Değerli okurlarım, “değişim rüzgârı” pencere camlarını kırmadan, kapınızı omuzlamadan, ona tebessüm edin, davet edin, iltifatta bulunun. Anlatmaya çalıştığım değişim, dağdaki eşkıyayı şehre indirip, toprak altını silahla doldurup, insanlarımızın şehit olmasına olanak sağlayan değişim değildir. Başka bir isimle dillendirmek gerekir o değişimi.
Şu köhne dünyada ömrümüzü aheste-aheste tüketirken ilginç olaylar da yaşarız ya da görürüz.
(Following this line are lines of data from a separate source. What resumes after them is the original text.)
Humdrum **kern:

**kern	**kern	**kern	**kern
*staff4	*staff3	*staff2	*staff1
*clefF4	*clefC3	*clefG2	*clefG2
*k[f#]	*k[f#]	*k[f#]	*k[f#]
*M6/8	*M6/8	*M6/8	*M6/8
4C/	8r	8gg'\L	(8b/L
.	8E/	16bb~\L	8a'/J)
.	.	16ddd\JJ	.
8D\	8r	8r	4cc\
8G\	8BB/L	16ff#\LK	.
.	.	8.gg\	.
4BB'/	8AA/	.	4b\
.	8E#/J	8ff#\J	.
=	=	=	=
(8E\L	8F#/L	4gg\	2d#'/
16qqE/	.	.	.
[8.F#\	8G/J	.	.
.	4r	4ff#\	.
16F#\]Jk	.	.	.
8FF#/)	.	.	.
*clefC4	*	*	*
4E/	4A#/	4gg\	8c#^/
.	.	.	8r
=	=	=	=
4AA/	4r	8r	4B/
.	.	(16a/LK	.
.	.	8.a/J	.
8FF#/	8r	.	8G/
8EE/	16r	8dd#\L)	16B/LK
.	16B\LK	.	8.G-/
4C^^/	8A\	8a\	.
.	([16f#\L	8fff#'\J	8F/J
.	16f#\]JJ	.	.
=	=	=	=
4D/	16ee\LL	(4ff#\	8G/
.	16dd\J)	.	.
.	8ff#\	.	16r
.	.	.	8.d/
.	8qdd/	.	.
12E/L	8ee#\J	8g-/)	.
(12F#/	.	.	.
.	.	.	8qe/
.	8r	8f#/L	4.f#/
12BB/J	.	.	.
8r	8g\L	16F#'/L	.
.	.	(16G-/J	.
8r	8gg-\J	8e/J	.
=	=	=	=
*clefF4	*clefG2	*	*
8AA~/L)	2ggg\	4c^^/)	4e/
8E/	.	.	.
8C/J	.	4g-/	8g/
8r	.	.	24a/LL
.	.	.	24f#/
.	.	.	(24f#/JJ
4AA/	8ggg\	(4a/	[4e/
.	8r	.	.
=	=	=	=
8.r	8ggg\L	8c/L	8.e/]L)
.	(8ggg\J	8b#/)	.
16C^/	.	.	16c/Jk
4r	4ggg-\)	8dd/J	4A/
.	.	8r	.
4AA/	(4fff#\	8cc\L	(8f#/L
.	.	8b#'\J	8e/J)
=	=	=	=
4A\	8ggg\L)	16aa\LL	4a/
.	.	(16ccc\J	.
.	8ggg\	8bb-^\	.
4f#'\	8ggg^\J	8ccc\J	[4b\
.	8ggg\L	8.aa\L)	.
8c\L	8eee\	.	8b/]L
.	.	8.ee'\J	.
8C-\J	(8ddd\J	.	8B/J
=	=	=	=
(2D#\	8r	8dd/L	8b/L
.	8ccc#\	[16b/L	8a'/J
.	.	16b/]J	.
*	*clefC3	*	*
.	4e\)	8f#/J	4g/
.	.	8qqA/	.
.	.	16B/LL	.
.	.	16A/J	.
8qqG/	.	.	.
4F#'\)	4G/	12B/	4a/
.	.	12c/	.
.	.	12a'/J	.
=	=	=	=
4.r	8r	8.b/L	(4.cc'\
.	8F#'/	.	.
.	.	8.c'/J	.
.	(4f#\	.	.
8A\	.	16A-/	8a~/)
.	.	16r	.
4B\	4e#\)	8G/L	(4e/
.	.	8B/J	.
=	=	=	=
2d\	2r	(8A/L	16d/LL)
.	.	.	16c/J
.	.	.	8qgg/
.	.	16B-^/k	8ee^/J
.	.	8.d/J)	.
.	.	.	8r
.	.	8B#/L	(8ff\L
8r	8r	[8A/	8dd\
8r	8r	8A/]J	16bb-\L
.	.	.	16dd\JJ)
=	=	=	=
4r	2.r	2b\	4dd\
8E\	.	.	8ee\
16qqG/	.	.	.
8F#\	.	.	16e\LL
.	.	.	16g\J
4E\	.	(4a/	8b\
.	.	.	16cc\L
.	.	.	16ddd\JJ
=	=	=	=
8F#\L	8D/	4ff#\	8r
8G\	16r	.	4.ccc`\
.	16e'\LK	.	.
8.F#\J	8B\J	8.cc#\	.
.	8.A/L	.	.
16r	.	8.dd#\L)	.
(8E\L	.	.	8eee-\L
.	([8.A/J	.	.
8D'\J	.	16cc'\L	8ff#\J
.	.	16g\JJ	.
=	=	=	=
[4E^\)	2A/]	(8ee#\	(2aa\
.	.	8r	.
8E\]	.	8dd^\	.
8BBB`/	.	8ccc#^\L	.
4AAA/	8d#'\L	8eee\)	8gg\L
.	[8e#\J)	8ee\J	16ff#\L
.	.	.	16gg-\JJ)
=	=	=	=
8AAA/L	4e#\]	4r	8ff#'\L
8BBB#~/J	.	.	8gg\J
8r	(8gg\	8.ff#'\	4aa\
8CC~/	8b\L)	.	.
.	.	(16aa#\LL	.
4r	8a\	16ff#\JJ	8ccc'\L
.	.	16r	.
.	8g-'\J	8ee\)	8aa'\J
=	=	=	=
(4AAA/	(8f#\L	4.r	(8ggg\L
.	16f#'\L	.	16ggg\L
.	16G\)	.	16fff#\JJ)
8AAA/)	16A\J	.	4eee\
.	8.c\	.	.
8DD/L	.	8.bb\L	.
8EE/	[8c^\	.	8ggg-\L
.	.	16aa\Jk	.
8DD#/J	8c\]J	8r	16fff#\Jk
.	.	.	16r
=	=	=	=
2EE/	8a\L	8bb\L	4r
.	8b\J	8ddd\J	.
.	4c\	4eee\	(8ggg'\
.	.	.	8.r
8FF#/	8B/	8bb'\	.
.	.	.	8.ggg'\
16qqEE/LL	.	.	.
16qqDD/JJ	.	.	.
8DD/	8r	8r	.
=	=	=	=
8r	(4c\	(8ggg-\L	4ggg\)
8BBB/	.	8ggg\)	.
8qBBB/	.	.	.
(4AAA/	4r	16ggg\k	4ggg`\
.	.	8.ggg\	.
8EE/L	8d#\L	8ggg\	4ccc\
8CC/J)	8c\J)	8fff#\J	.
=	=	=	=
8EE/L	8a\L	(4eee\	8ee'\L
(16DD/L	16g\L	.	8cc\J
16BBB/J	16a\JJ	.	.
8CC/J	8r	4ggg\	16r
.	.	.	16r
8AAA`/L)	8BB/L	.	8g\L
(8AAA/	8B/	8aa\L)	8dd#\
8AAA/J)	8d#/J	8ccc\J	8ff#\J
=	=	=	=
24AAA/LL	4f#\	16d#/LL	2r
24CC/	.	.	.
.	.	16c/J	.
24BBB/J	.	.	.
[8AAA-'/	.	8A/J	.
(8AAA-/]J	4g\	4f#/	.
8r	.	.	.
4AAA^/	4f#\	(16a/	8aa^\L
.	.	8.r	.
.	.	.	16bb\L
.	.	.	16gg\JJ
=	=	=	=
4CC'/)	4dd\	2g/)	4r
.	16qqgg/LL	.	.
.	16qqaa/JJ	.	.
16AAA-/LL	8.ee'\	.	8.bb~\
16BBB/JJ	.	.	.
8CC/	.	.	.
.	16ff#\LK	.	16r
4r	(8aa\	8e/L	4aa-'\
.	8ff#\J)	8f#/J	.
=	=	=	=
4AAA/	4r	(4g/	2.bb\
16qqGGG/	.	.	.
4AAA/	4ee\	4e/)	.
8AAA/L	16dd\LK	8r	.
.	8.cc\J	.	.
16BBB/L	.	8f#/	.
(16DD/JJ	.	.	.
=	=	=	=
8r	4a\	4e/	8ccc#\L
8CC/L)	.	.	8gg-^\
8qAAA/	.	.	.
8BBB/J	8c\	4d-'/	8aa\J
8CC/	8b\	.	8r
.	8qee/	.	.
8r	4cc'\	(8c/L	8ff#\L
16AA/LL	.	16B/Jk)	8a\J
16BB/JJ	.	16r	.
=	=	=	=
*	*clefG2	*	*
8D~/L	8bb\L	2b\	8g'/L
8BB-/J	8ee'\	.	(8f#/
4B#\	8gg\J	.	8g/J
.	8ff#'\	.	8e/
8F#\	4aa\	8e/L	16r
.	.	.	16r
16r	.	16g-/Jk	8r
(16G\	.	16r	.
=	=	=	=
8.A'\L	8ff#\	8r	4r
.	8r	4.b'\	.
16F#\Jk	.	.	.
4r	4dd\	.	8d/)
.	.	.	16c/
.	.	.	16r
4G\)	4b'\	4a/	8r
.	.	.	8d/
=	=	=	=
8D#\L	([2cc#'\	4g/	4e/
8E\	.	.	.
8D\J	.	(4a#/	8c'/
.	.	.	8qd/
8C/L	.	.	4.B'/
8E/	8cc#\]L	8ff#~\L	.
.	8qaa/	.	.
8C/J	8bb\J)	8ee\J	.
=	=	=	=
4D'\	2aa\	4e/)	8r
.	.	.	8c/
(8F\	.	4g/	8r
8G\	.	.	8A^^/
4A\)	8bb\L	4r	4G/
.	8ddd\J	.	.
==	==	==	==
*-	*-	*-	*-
Yaşayalım veya tanık olalım, olumsuzluklarını kendimize yakıştırmayız. TIPKI ÖLÜM GİBİ! Zamandan çalıntı olan ömrümüzde sevinçler, üzüntüler, mutluluklar, mutsuzluklar her neyse, hepsi de bizler içindir. Bütün bu yaklaşımların çözüm isteyenini masaya yatırıp kangren olmasını önlemek. Değişim budur. Değişimi zaten başka türlü düşünemeyiz.
Beyin denilen o muhteşem gücü değerlendirecek olursak ve de şartlayabilirsek inanın hayallerimiz gerçekleşebilir. En karmaşık ortamlarda bile bir çıkış yolu bulunup sabrımızın ve beyin gücümüzün aşırı şartlanması doğrultusunda yaşamın bizi ödüllendirdiğini çok geçmeden görebiliriz…
Tecrübelerime dayanarak şunları söyleyebilirim. Değişimi kucaklamak; olağanüstü yeniliklere, mutluluklara yelken açmak demektir. Değişimi benimsemek, bir yerde sevmek demektir. Şu kısacık ömrümüzde “Neden sevgimi söylemedim, neden bu değişime yaklaşmadım” diyerek diz dövmenin esbab-ı harbiyesi olamaz.
Olağanüstü hayaller bile olsa gözlerinizin önünden eksik etmezseniz, yani çok isterseniz, en inanılmaz hayalleriniz bile gerçekleşebilir. Allah’ın yanında her şey çok, istemeyi bilmek yeterli! Bunun için de yüreğimizde insan ve hayvan sevgisini eksik etmeyip, iyi niyetimizi belli etmeliyiz. Değişim ışığında gerilerde kalmak zorunda değiliz, önlerde olmalıyız ki, yaşadığımızda belli olsun.
Yardım amaçlı düşüncelerin olağanüstü yararları vardır. Bazen, birine yardım etmeye çalışırken, varıldığından habersiz olduğumuz bir yeteneğimizi keşfedebiliriz. Bana önemli değişimler hayatı sevgi dolu yaşamaktan, yeniliklere açık olmaktan geçer.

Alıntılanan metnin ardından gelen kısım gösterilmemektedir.